O mais novo entre oito irmãos, Hauly começou a carreira política em Cambé, em 1971, quando se filiou ao MDB. Na cidade que hoje é conurbada a Londrina, foi eleito vereador em 1972 com o apoio de uma das principais lideranças emedebistas da região, Alvaro Dias, hoje senador pelo Podemos.
A partir daí, a carreira política dos dois evoluiu: Hauly virou secretário municipal e depois prefeito de Cambé. Em, 1974, Alvaro foi o deputado federal mais votado do Paraná, depois chegou ao Senado, em 1983, e ao governo do estado, em 1986. No Palácio Iguaçu, convidou o antigo companheiro de partido para ser seu secretário da Fazenda. À época, Hauly já tinha obtido seu diploma de economia pela UEL – faculdade que fez enquanto já estava na vida pública, após se formar em Educação Física – e certa fama de prefeito empreendedor.

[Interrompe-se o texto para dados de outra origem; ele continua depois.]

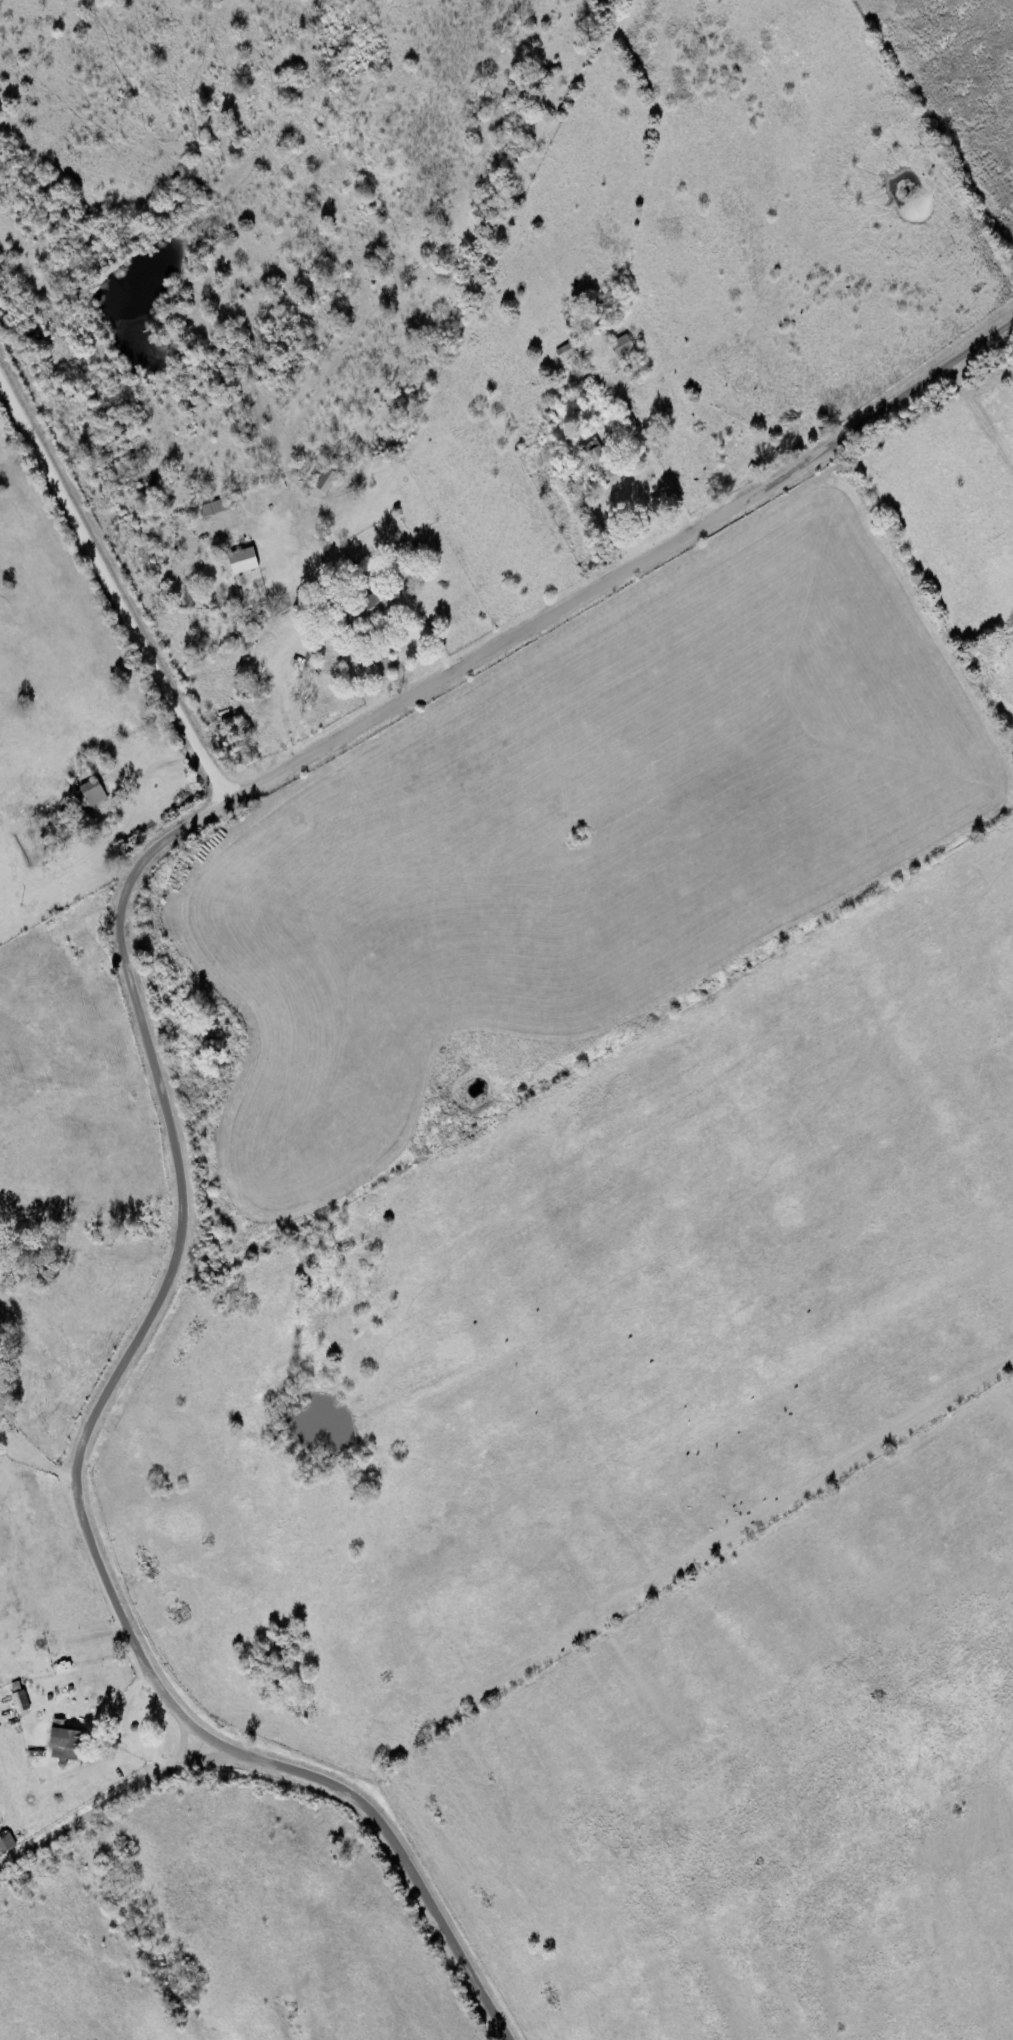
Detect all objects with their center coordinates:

Ele comandou as finanças do estado até 1990 e de lá saiu para seu primeiro mandato como deputado. Em Brasília, manteve as relações políticas com Alvaro, de quem foi correligionário também no PSDB. No Congresso, a atuação política do ex-secretário de Fazenda sempre foi orientada para assuntos tributários: Lei Kandir, Simples Nacional e tentativas de implementar o que é hoje uma obsessão: o Imposto sobre o Valor Agregado.
A retomada
Foi justamente pelas mãos do antigo companheiro Alvaro Dias que a proposta de reforma tributária de Hauly foi resgatada. Após assistir a uma das palestras do consultor tributário, o senador decidiu que seria uma boa ideia se o Senado encampasse a proposta e tivesse um texto para chamar de seu. A ideia foi levada a outros líderes e ao presidente da Casa.
O contexto impulsionou o projeto de Hauly. Desde o início do ano, os senadores estão insatisfeitos com o modo como os projetos têm sido debatidos no Congresso Nacional. A principal queixa é que a Câmara demora muito na análise de propostas relevantes e relega o Senado ao segundo plano do debate legislativo. Essa reclamação aconteceu na reforma da Previdência e, sobretudo, em medidas provisórias enviadas pelo governo – que têm prazo para apreciação. Com o movimento, Alvaro garantiu o protagonismo do Senado com um texto que já tinha sido submetido a análise de parte da Câmara durante sua tramitação na Comissão Especial.
O projeto foi apresentado a outros senadores em uma reunião realizada na manhã de uma terça-feira de julho, na residência oficial da presidência do Senado. Poucas horas depois, no fim da tarde da mesma terça-feira (09/07), o texto já estava protocolado como Proposta de Emenda à Constituição n° 110, de 2019, com a assinatura de 66 dos 81 senadores da República.
O futuro
Ainda não é possível saber se a proposta de Hauly vai prosperar. Segundo ele – que dos tempos de educador físico guarda o hábito de jogar basquete mesmo à beira dos 70 anos – o projeto está nas quartas de final. Além do texto que tramita na Câmara, sua proposta pode ter que disputar espaço com uma eventual PEC do governo – hipótese que ficou um pouco mais distante depois que Marcos Cintra foi demitido do comando da Receita Federal.
O que Hauly prevê é que os dois textos que já tramitam disputem o apoio do governo. E aí ele conta com as boas relações com o secretário da previdência, Rogério Marinho, e com o novo chefe da Receita Federal, José Tostes, para que sua proposta vingue.
Outra possibilidade, que tem mais força no Congresso Nacional, é que se chegue a um texto que misture elementos das duas propostas que já tramitam, agregadas às preferências do governo federal.
Hauly não vê a ideia com bons olhos porque, sem falsa modéstia, diz: “a Proposta da Câmara já está na minha porque ela é menor”.
A obstinação do ex-deputado parece um misto de crença republicana, com vaidade e o espírito de competição típico dos atletas. A perseverança, segundo ele, vem da necessidade de “fazer o óbvio, o que deve ser feito, além de consagração pessoal, política, profissional e intelectual”.